Some of the highlights from this discussion:
- The Akida neural architecture is a fairly significant departure from SNAP64 and the published patents, and employs some kind of hardware that can be reallocated between synapses and neurons.
- The advertised 10B synapse number is "equivalent synapses", which is easily calculated from the network definition by summing the (filter_size * number_of_strides) * filter_count across all layers. In contrast, the number of physical synapses in an Akida implementation is the sum of filter_size * filter_count across all layers.
- It is still ambiguous what the 1.2M neuron number refers to, but most recently it was defined as an average neuron count. See the 2nd concern below.
- Peter was consistent in stating that the hardware is not multiplexed. If the Akida specification is legitimate, then I think that a proper interpretation of this is probably central to the explanation.
- Peter has been far more available and responsive than I anticipated. He was aware of this thread and expressed a desire to resolve the concerns. He will probably then also be aware of this post and I hope it spurs further clarification.
And a few key concerns:
- After establishing the technique for calculating the number of hardware entities, the network which was given as the exemplar for 10 billion equivalent synapses appears to require resources that are not feasible for a $10-$20 chip with a 28nm process (and probably not even for any price or technology). I could be wrong, but something in the description is going to have to change for me to see that.
- It sometimes seemed that the explanations were changing in response to my further queries. For example, in the first email on April 5 Peter stated that the published neuron and synapse counts were the "maximum number of neurons and maximum number of synapses". This was restated as 1.2M physical neurons and 10B "equivalent synapses" later the same day. But then in the May 17 email he says that "The 1.2M neurons we published is an average figure" after I observed that the given network required more than 1.2M physical neurons.

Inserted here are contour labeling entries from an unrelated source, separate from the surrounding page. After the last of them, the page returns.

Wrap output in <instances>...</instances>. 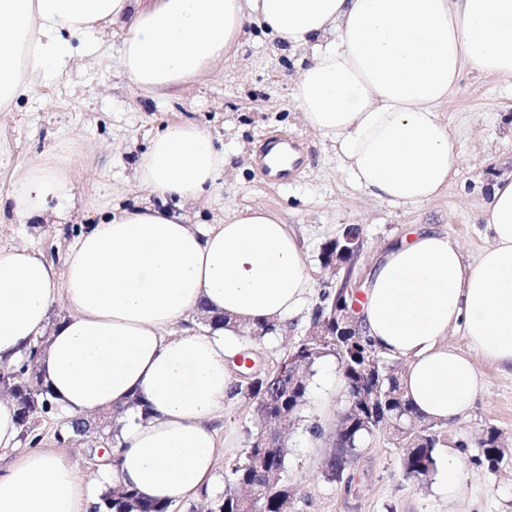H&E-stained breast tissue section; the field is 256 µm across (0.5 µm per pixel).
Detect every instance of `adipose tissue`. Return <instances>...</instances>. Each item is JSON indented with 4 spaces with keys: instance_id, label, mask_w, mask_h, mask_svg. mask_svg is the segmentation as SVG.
<instances>
[{
    "instance_id": "ef3b65f1",
    "label": "adipose tissue",
    "mask_w": 512,
    "mask_h": 512,
    "mask_svg": "<svg viewBox=\"0 0 512 512\" xmlns=\"http://www.w3.org/2000/svg\"><path fill=\"white\" fill-rule=\"evenodd\" d=\"M251 16L311 49L298 111L364 192L393 204L434 200L456 175L461 156L436 106L463 69L512 79V0H0V112L65 67L76 40L91 55L93 36L114 28L135 87L182 86L234 60ZM223 167L211 137L185 123L155 133L137 175L147 195L185 202L208 194ZM70 186L45 153L0 195V214L42 217ZM481 217L492 242L476 264L445 233L419 228L382 255L360 303L374 346L405 362L414 408L445 423L482 390L473 356L512 368V180L493 185ZM309 289L296 236L262 207L198 231L150 205L105 206L60 272L29 247H0V365L44 338L37 366L59 412H121L120 464L87 481L65 455L21 447L14 405L0 397V451L13 453L0 467V512H88L117 480L171 504L210 490L212 421L233 398L239 344L224 330H170L202 304L236 320L285 319ZM60 301L71 313L50 324ZM453 329L472 355L449 345Z\"/></svg>"
}]
</instances>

- In the course of the discussion about the image classifier CNNs, Peter suggested that the discrepancy was due to CNNs reporting "neuron equivalents" and it was inferred that the Akida physical neuron was reused on each convolutional stride. However, that did not align with the subsequent description of the Akida physical neuron and the technique given for calculating physical neurons in Akida ended up being identical to the the count of neurons in a CNN.
As it currently stands, I am unfortunately more concerned about the viability of Akida than I was at the start of this inquiry. Despite having clarified my understanding of the design and published numbers, the task of extracting these clarifications was confusing and the technology still appears to me to not be feasible as it is described. I am open to the possibility that there are still additional explanations that would resolve this - but there is good reason why Loihi has "only" 131K neurons and 130M synapses. I am currently awaiting access to the development environment to see if that can provide additional clarification. If I had to guess at an explanation which would change my mind, I think that the chip specifications could be feasible if the reallocatable hardware is just space in SRAM, and the synaptic and neural hardware entities are actually being reused within a layer (i.e., multiplexing, or serialization, or pipelining) by sequentially pulling and storing values to the SRAM. But Peter repeatedly stated that this is not the case. It's possible that there is a severe disconnect between us on what that actually means.
Lastly, I also contacted Socionext to confirm that the MoU was in place and asked whether materials had been provided by Brainchip for their evaluation. They refused to say anything and would only refer me to the Brainchip press release. I don't think there's much to read into that, but I thought I would share.
If anybody has any questions that they want to ask me before the AGM, you should do so before the 24th. My availability will be limited thereafter.